_Material provided_
____

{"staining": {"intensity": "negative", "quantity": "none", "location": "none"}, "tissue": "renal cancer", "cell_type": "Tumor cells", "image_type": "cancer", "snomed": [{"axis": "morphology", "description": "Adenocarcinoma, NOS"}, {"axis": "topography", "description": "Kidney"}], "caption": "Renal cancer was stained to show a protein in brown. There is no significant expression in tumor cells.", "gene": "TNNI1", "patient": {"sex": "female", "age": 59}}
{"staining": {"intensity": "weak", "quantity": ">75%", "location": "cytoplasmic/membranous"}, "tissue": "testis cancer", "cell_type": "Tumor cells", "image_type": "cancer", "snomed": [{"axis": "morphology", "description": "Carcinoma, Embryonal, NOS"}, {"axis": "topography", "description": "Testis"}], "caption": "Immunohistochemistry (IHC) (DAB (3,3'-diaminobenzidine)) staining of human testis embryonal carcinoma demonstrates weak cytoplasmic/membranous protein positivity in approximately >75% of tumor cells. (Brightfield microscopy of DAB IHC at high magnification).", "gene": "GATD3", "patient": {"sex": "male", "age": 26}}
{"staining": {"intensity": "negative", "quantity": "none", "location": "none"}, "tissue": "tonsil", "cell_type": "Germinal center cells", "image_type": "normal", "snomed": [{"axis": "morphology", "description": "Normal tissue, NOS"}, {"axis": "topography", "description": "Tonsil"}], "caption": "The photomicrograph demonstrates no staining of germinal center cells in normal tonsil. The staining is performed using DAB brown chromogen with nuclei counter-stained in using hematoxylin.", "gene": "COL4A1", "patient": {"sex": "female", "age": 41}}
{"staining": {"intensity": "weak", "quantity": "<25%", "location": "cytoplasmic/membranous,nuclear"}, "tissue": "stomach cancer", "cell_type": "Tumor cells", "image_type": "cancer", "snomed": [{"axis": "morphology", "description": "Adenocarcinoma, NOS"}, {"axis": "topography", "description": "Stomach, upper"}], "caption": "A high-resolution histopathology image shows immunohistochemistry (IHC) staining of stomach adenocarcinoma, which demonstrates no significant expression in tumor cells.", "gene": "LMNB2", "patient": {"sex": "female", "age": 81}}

____

_Task goal_
Could the data above be set down exactly, in full?

_Answer for this exercise_
{"staining": {"intensity": "negative", "quantity": "none", "location": "none"}, "tissue": "renal cancer", "cell_type": "Tumor cells", "image_type": "cancer", "snomed": [{"axis": "morphology", "description": "Adenocarcinoma, NOS"}, {"axis": "topography", "description": "Kidney"}], "caption": "Renal cancer was stained to show a protein in brown. There is no significant expression in tumor cells.", "gene": "TNNI1", "patient": {"sex": "female", "age": 59}}
{"staining": {"intensity": "weak", "quantity": ">75%", "location": "cytoplasmic/membranous"}, "tissue": "testis cancer", "cell_type": "Tumor cells", "image_type": "cancer", "snomed": [{"axis": "morphology", "description": "Carcinoma, Embryonal, NOS"}, {"axis": "topography", "description": "Testis"}], "caption": "Immunohistochemistry (IHC) (DAB (3,3'-diaminobenzidine)) staining of human testis embryonal carcinoma demonstrates weak cytoplasmic/membranous protein positivity in approximately >75% of tumor cells. (Brightfield microscopy of DAB IHC at high magnification).", "gene": "GATD3", "patient": {"sex": "male", "age": 26}}
{"staining": {"intensity": "negative", "quantity": "none", "location": "none"}, "tissue": "tonsil", "cell_type": "Germinal center cells", "image_type": "normal", "snomed": [{"axis": "morphology", "description": "Normal tissue, NOS"}, {"axis": "topography", "description": "Tonsil"}], "caption": "The photomicrograph demonstrates no staining of germinal center cells in normal tonsil. The staining is performed using DAB brown chromogen with nuclei counter-stained in using hematoxylin.", "gene": "COL4A1", "patient": {"sex": "female", "age": 41}}
{"staining": {"intensity": "weak", "quantity": "<25%", "location": "cytoplasmic/membranous,nuclear"}, "tissue": "stomach cancer", "cell_type": "Tumor cells", "image_type": "cancer", "snomed": [{"axis": "morphology", "description": "Adenocarcinoma, NOS"}, {"axis": "topography", "description": "Stomach, upper"}], "caption": "A high-resolution histopathology image shows immunohistochemistry (IHC) staining of stomach adenocarcinoma, which demonstrates no significant expression in tumor cells.", "gene": "LMNB2", "patient": {"sex": "female", "age": 81}}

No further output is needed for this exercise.